Dies berichtet die Nachrichten-Agentur "AFP".

Im Jahr 2012 wurden 237, in den ersten elf Monaten 2013 218 Todesopfer verzeichnet. Der britische Guardian hatte zuvor bereits über Hunderte nepalesische Gastarbeiter, die im Emirat am Persischen Golf zu Tode gekommen waren, berichtet. Die indische Botschaft gab allerdings keine Details an, unter welchen Umständen die indischen Arbeitskräfte umgekommen waren.

Erst in der vergangenen Woche hatte Katar verkündet, neue Arbeitsrichtlinien, die internationalen Standards entsprechen sollen, in die Tat umzusetzen. Amnesty International und der Internationale Gewerkschaftsbund (IGB) hatte bereits die Arbeitsbedingungen in Katar mehrfach angeprangert. Teilweise sollen die Arbeiter dort wie Sklaven behandelt worden sein.

Der Weltverband FIFA hatte zuletzt den Eindruck vermittelt, dass er trotz der offenkundigen Menschenrechtsverletzungen an der Vergabe der Endrunde 2022 an Katar festhalten wolle.

Neuvergabe der WM?

"Ein WM-Entzug wäre absolut kontraproduktiv", hatte FIFA-Exekutivmitglied Theo Zwanziger nach der Anhörung zum Thema Katar vor dem Menschrechtsausschuss der Europäischen Union erst am vergangenen Donnerstag in Brüssel gesagt. Zwanziger verwies darauf, dass erst die WM-Vergabe die Zustände in Katar öffentlich gemacht habe.

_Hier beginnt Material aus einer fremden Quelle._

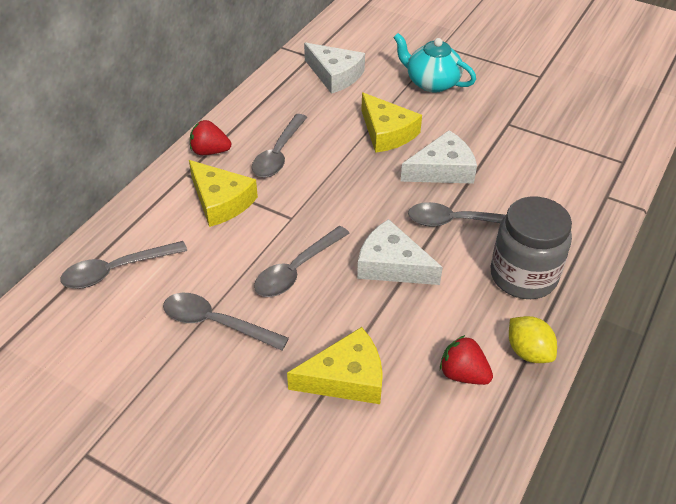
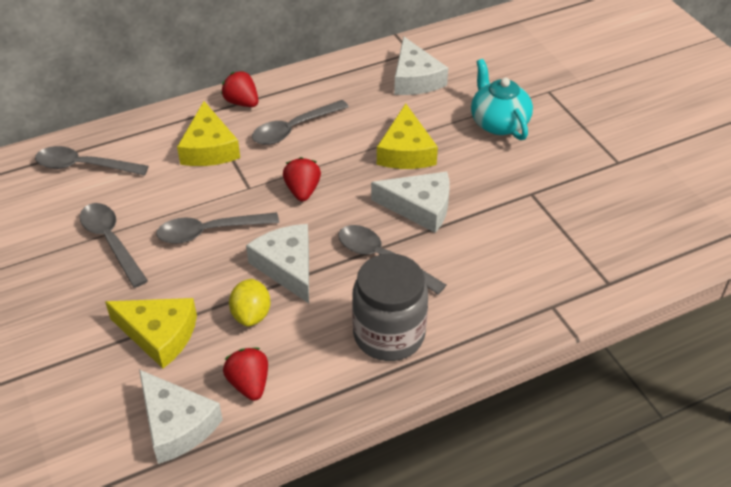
camera: 35 degrees right, 0 degrees up
(339, 199) = (302, 191): none -> red strawberry
(441, 443) = (176, 424): none -> white cheese
(528, 352) = (322, 398): yellow lemon -> yellow lemon (251, 315)

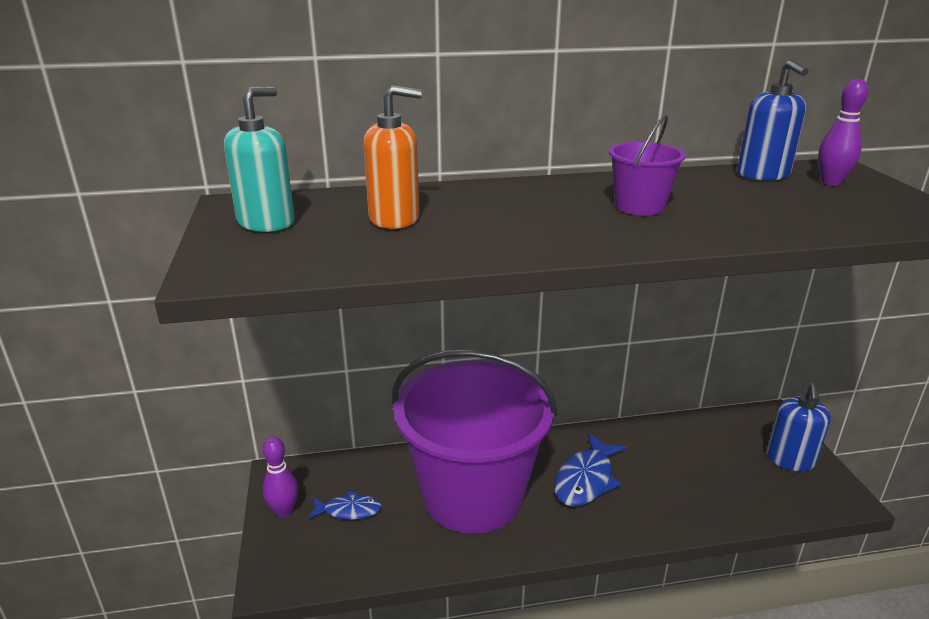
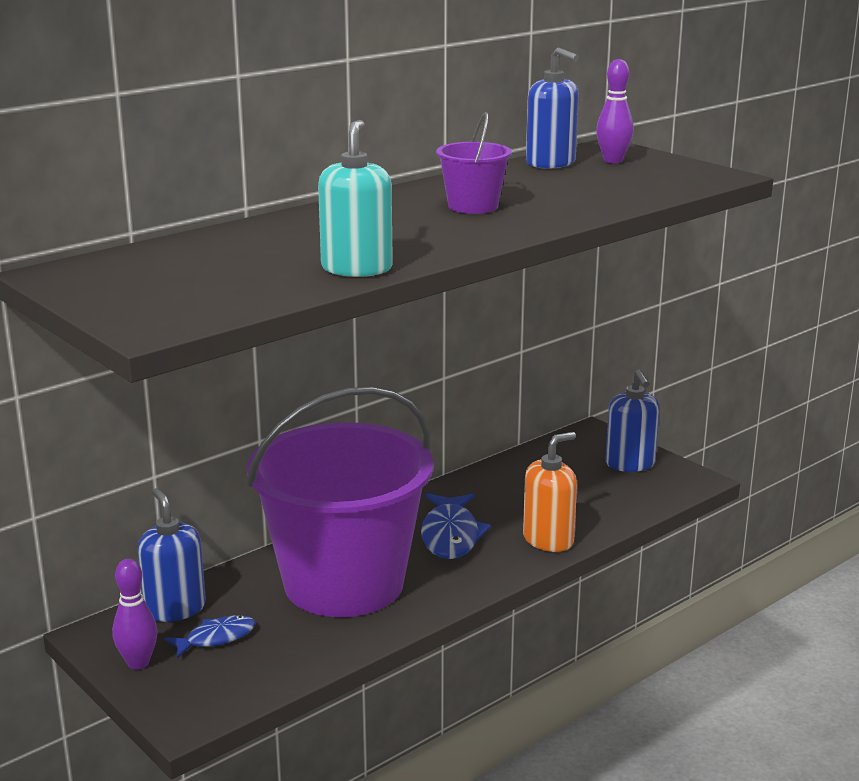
camera: 30 degrees left, 5 degrees down
(266, 222) = (124, 281): turquoise soap dispenser -> turquoise soap dispenser (357, 268)
(343, 471) = (175, 608): none -> blue soap dispenser
(394, 218) = (256, 255): orange soap dispenser -> orange soap dispenser (548, 540)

Die "Welt am Sonntag" hatte hingegen berichtet, dass die FIFA über eine Neuvergabe der WM-Endrunde 2022 nachdenke. Es sei eine "ernstzunehmende Option", dass die WM beim Kongress im Frühjahr 2015 neu vergeben werde.

Dies soll ein hochrangiger Mitarbeiter des Weltverbandes gesagt haben. Eine Entscheidung solle auf der letzten Sitzung des Exekutivkomitees im Jahr 2014 herbeigeführt werden. "Dann wäre noch genug Zeit, das Turnier neu zu vergeben", so der FIFA-Mitarbeiter in der WamS.